------ TEXTO DE LEITURA
Afirma que não é líder quem quer, que existe uma predisposição biológica para exercer liderança.
Isso deu muita polémica! Conheço uma CEO que é o exemplo claro da disfunção, ela própria é a imagem do stress. Ser líder é importante fundamentalmente em momentos de turbulência, não quando tudo corre bem. O que sabemos é que biologicamente há alguma predisposição para exercer liderança para responder de forma mais adequada ao stress. Os verdadeiros líderes são aqueles que, em momentos de turbulência e incerteza, conseguem manter a calma.

Entre as estratégias que propõe, há algumas técnicas de relaxamento. Mas não é preciso ter tempo para isso?
As técnicas de relaxamento não são necessariamente demoradas nem complicadas. Hoje há técnicas relativamente simples que ajudam a “derivar” o pensamento.

Votando ao problema do tempo e da falta dele. Diz que os colaboradores nas empresas que param de 90 em 90 minutos são uma minoria, 14%.
As pessoas têm que parar. Temos que desacelerar e travar com uma certa frequência. O que está a acontecer é que continuamos com o mesmo ritmo até às 8 horas da noite e depois temos um sono inadequado.

Mas não será fácil para um chefe aceitar que um trabalhador pare de 60 em 60 ou de 90 em 90 minutos, como propõe.
------------
------ DADOS
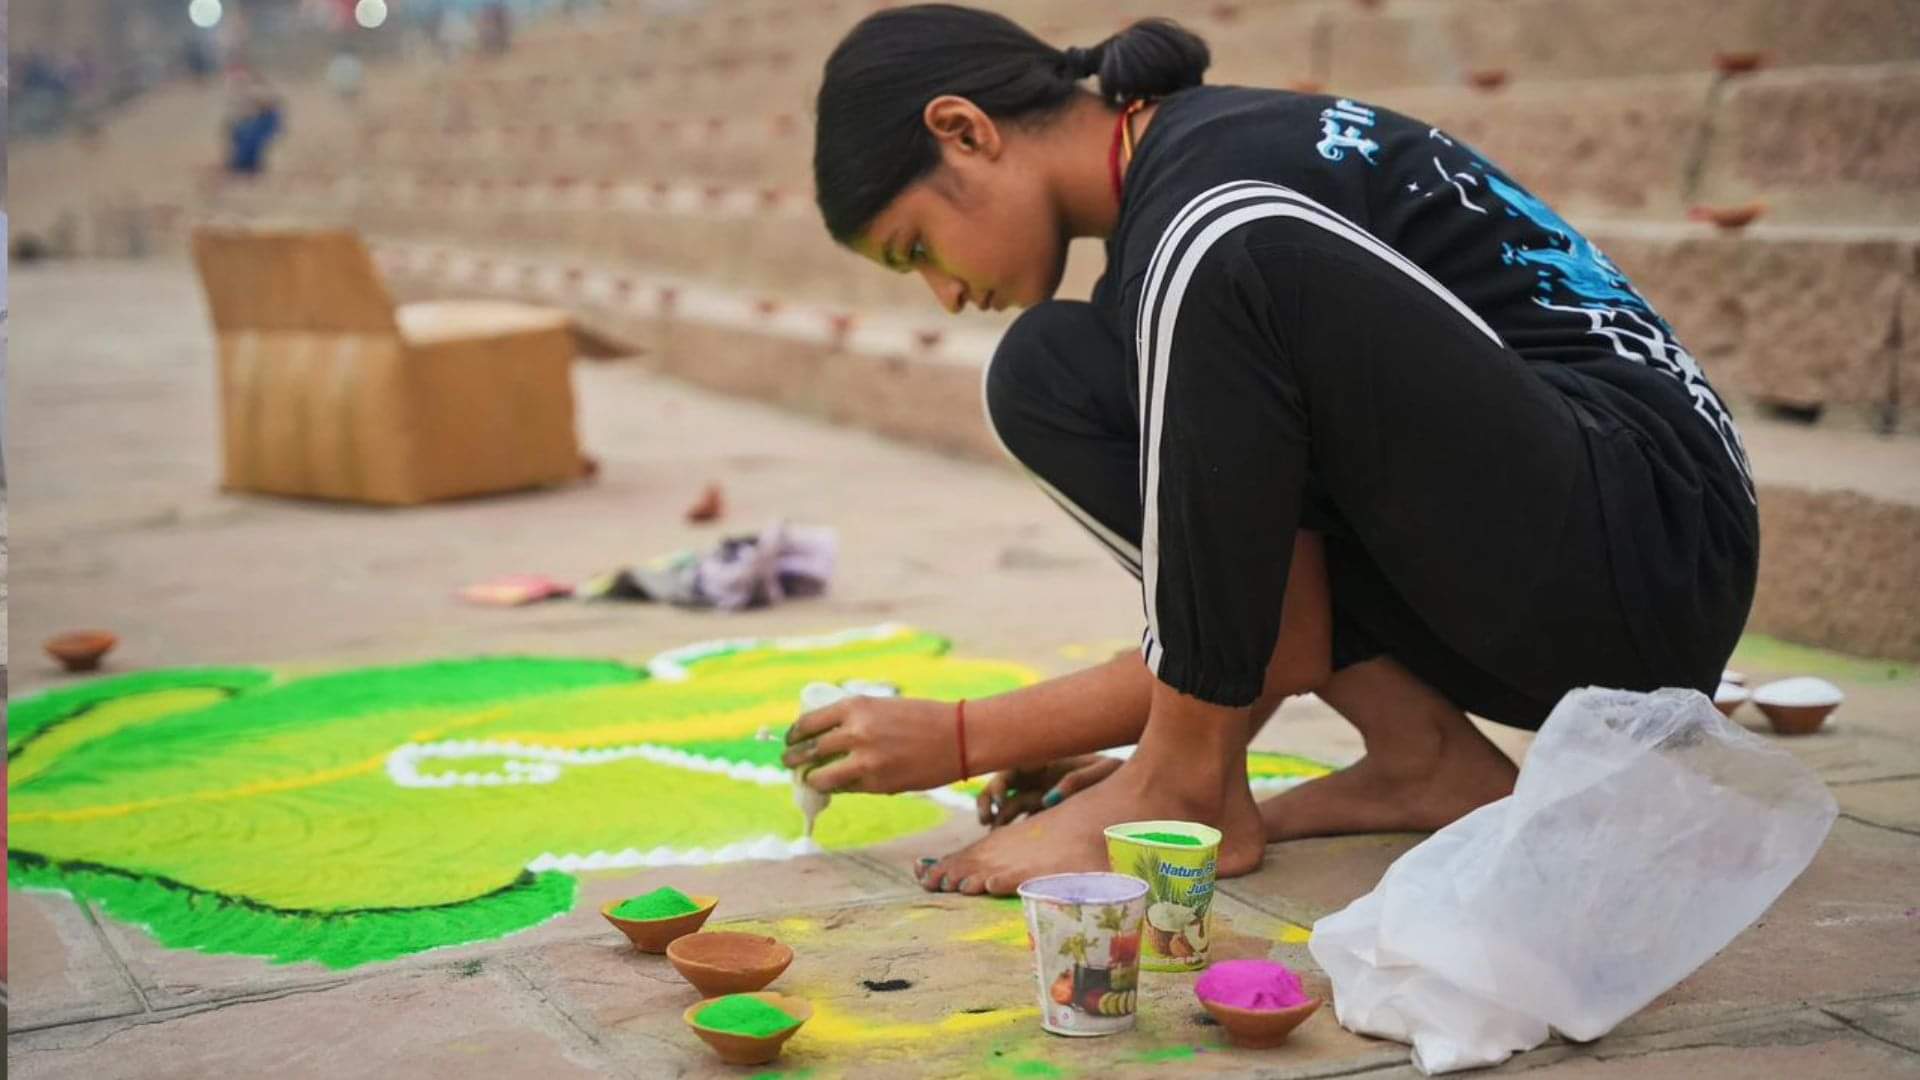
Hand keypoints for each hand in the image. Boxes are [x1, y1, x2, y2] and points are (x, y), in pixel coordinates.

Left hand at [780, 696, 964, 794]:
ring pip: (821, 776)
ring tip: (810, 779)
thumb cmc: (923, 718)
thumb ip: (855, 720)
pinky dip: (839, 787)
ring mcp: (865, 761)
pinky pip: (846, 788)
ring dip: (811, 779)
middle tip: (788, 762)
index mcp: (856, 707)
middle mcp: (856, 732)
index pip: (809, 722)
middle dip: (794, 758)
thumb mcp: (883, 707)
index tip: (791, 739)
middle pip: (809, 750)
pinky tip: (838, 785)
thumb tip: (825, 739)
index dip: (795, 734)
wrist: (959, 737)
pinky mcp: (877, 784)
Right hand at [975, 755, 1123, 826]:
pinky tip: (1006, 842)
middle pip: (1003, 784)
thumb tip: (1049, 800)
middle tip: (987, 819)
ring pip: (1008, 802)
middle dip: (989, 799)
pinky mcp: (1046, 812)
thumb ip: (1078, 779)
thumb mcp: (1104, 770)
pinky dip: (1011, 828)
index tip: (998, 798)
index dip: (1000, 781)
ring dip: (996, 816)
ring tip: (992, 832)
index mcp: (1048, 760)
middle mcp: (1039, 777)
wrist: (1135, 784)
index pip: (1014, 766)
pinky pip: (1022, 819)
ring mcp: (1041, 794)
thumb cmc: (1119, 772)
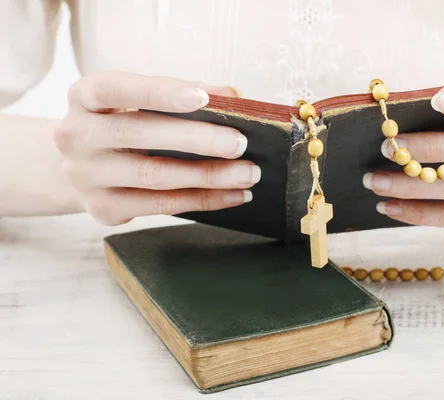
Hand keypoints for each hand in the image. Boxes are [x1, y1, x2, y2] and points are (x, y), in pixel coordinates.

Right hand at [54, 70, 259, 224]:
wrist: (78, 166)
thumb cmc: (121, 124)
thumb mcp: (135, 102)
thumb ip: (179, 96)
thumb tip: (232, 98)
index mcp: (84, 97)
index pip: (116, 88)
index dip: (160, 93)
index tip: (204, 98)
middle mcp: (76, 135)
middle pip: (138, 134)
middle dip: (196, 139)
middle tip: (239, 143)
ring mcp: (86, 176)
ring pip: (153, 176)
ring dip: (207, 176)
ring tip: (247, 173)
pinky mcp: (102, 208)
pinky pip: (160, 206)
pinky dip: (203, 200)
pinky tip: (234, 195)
------------
------ DADOS
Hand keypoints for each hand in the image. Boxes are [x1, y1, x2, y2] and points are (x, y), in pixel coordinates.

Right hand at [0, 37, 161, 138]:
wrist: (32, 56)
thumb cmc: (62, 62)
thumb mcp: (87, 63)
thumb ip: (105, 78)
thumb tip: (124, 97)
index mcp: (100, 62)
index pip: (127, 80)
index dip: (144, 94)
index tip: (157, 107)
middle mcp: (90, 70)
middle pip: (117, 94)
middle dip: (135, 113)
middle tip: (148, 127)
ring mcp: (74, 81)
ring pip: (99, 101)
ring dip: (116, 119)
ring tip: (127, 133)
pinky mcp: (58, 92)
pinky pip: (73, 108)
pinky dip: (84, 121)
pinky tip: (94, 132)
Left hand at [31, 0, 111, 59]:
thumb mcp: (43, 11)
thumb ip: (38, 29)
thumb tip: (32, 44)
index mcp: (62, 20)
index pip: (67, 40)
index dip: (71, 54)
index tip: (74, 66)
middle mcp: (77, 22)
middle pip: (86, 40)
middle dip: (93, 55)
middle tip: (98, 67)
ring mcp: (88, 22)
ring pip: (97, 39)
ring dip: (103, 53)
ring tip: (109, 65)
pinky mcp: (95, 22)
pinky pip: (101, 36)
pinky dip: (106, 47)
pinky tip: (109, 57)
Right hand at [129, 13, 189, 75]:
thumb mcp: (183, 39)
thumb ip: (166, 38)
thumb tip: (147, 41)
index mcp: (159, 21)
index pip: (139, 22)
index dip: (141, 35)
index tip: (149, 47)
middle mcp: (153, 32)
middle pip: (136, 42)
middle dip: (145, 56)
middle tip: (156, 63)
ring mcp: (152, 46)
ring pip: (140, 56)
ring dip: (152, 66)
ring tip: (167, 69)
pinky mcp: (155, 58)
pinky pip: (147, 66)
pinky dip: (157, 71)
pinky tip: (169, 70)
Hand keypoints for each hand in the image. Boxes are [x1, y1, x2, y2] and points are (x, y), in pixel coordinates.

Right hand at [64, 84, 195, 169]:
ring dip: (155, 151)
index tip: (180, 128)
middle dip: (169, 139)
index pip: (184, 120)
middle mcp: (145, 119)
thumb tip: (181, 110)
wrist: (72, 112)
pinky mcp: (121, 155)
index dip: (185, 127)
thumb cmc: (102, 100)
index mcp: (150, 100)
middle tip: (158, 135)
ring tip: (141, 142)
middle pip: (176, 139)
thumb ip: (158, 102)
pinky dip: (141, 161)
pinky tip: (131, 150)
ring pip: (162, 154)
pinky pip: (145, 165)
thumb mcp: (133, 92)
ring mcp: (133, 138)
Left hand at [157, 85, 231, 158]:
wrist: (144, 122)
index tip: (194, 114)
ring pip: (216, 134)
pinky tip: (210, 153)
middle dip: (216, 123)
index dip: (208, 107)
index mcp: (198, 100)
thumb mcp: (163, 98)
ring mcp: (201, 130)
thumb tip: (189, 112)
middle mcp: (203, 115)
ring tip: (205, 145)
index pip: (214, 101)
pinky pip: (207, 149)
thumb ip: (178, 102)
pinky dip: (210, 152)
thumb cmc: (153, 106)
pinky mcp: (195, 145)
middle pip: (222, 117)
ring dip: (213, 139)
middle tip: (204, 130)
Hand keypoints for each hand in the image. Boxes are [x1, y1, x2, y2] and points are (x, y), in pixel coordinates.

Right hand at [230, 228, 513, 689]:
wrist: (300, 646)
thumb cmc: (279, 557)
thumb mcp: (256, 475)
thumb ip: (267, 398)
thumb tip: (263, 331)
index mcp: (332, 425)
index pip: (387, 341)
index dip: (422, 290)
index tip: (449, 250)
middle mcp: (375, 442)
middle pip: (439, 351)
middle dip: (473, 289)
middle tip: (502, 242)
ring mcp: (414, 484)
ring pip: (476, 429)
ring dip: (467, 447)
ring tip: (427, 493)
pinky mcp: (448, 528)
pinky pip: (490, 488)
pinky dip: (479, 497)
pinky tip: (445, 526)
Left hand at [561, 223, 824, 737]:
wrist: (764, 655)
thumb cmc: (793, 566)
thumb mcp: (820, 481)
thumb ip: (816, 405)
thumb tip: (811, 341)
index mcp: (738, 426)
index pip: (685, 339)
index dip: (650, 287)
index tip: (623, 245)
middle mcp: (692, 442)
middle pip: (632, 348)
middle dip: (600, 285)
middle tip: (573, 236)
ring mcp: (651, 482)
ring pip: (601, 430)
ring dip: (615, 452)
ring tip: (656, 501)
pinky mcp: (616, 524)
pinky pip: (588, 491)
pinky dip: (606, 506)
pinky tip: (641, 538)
------------
■ TAREFA A ■
Responda a estas perguntas sobre o texto sobre liderança e stress:
(i) Em que momentos é fundamentalmente importante ser líder?
(ii) Que percentagem de colaboradores nas empresas para de 90 em 90 minutos?
(iii) Como são descritas as técnicas de relaxamento quanto à duração e à dificuldade?
■ TAREFA B ■
Indique se cada afirmação está de acordo com o texto sobre liderança e stress e cite as palavras que o decidem.
(i) Qualquer pessoa pode ser líder se assim o quiser.
(ii) As técnicas de relaxamento exigem sempre muito tempo.
(iii) Mantemos o mesmo ritmo até às 8 horas da noite.
■ TAREFA C ■
Prolongue, por favor, o texto sobre liderança e stress a partir da última frase apresentada.

■ RESPOSTA A ■
(i) Em momentos de turbulência, não quando tudo corre bem.
(ii) 14%, uma minoria.
(iii) Não são necessariamente demoradas nem complicadas.

■ RESPOSTA B ■
(i) Não: "não é líder quem quer".
(ii) Não: "As técnicas de relaxamento não são necessariamente demoradas nem complicadas."
(iii) Sim: "continuamos com o mesmo ritmo até às 8 horas da noite".

■ RESPOSTA C ■
Quem não pode parar por dois ou três minutos? Qual é a diferença entre sair para fumar ou  sair para apanhar um pouco de sol? Quando digo parar é parar durante o dia e depois ter sono adequado. Por que razão estamos tão preocupados em fazer as mais diversas dietas e não tratamos do sono com cuidado? É preciso estar atento aos sinais. Há uma frase que uso muitas vezes: temos que estar atentos aos murmúrios do corpo porque vai chegar a uma altura em que este vai gritar.

É possível aprender a gerir o stress?
A mudança de comportamento é muito difícil. Quando eu falo de exercício, é fundamentalmente para a função cognitiva, não para a saúde. Para a melhor funcionalidade do cérebro só temos praticamente duas coisas, o exercício e a alimentação. E a grande vantagem do exercício para a função cognitiva é que a chamada dose-resposta é muito baixa. Enquanto no exercício para reduzir o colesterol, a diabetes, a hipertensão a dose-resposta implica intensidade, para a função cognitiva basta muito pouco. A quantidade de exercício necessária para estimular a produção de algumas substâncias – endorfinas, dopamina, serotonina, oxitocina, noradrenalina  – é muito reduzida. Basta fazer seis, sete, oito mil passos por dia. Ou seja, basta andar 20 ou 30 minutos por dia, é suficiente e não é necessária intensidade. Se as pessoas integrarem isso nos seus hábitos à hora do almoço e ao fim do dia chega, não é preciso ir para o ginásio.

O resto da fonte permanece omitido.